Disruption to traditional forms of travel means we all need to change our current way of thinking and develop a well-defined roadmap for a safe transition into our driverless future.

We need to plan and manage the challenges of regulating AV technology, determine the long-term, planned and sustained investment in infrastructure, and ensure the social and environmental impacts and benefits are well understood by the community.

And while there are many unknowns, automated and connected vehicles will have considerable implications for our existing transport networks, cities and towns.

The biggest benefit of autonomous vehicles will undoubtedly be saving lives and reducing serious injuries on our roads, because they deliver the potential to remove one of the major causes of road crashes – human error. 

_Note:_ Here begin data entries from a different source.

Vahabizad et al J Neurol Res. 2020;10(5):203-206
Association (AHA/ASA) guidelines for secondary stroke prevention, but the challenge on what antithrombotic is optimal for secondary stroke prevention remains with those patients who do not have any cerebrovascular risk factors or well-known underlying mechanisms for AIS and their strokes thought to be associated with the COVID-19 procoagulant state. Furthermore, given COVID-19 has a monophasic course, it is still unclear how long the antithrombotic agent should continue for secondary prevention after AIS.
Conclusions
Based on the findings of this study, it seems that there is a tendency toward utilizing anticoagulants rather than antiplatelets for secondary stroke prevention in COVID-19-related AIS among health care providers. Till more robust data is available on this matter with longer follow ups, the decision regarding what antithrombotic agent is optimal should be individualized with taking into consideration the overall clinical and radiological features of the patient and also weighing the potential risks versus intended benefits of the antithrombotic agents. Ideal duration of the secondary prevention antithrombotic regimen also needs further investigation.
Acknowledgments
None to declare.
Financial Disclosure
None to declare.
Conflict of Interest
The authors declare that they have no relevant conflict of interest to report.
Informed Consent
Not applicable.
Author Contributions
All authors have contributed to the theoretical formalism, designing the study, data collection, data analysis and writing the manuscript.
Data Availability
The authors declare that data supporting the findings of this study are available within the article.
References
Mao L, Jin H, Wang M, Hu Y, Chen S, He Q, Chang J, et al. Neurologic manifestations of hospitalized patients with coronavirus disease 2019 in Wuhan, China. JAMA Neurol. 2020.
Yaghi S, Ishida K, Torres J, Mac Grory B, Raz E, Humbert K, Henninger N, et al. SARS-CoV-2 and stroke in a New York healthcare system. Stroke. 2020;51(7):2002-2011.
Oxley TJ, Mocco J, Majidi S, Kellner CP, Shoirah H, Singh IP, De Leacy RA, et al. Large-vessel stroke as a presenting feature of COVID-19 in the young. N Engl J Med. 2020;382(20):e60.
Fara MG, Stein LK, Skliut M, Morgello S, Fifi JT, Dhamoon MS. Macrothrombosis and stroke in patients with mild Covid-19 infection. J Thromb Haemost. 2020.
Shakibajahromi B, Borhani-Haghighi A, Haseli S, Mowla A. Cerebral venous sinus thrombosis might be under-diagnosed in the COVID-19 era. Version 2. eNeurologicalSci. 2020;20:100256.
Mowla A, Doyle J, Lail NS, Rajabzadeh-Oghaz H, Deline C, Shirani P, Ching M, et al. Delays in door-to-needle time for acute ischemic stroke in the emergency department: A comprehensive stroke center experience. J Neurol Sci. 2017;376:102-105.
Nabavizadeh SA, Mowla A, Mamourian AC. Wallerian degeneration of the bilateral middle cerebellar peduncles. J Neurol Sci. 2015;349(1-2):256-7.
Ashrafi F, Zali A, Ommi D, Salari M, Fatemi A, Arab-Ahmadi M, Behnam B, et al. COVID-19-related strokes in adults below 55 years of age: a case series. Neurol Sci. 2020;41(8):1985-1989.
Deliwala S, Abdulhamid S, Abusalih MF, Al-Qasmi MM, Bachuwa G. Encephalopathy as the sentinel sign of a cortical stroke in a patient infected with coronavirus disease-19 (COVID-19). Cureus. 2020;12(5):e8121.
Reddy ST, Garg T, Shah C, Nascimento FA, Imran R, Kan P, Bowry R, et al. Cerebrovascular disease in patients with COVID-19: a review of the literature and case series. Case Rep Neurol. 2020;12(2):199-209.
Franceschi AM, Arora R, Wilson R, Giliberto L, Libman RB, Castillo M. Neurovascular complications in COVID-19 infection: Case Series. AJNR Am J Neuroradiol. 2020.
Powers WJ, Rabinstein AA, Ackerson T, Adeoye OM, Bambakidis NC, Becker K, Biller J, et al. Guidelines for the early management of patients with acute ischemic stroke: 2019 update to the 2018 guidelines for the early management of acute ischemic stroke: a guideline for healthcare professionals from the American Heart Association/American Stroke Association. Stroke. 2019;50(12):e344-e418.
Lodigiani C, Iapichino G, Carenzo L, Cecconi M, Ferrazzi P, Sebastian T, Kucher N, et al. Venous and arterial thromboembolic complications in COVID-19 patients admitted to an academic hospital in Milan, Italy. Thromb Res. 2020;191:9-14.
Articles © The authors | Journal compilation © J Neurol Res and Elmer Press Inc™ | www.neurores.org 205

The United States’ National Highway Traffic Safety Administration identified that approximately 94 per cent of crashes are due to human error. This means autonomous vehicles not only have the potential to change the way we drive; the technology also has the potential to be the next game changer for road safety.

Since 2015 RAC’s focus on AV technology has included working, testing and evaluating a fully driverless, electric shuttle bus. In August 2016, with the support of the WA State Government and City of South Perth, RAC commenced Australia’s first automated vehicle trial on public roads.

In one of the first trials globally, the RAC Intellibus® operates five days a week, taking passengers along its 3.5-kilometre route in South Perth, interacting with traffic, parked cars, cyclists and pedestrians.

The RAC Intellibus®, which recently received funding from the Australian Government, has travelled nearly 18,500 kilometres in autonomous mode, with more than 11,500 people on board to experience driverless technology first-hand. In partnership with the City of Busselton, RAC also recently announced the first ever public demonstration to take place in regional WA.

RAC, along with two other cities globally, intends to now undertake a more complex trial (the RAC Intellicar) of an on-demand shared mobility service in Perth.

Partnering and bringing these global advancements in technology to WA is crucial to ensuring WA can contribute to the local, national and international understanding of autonomous vehicles.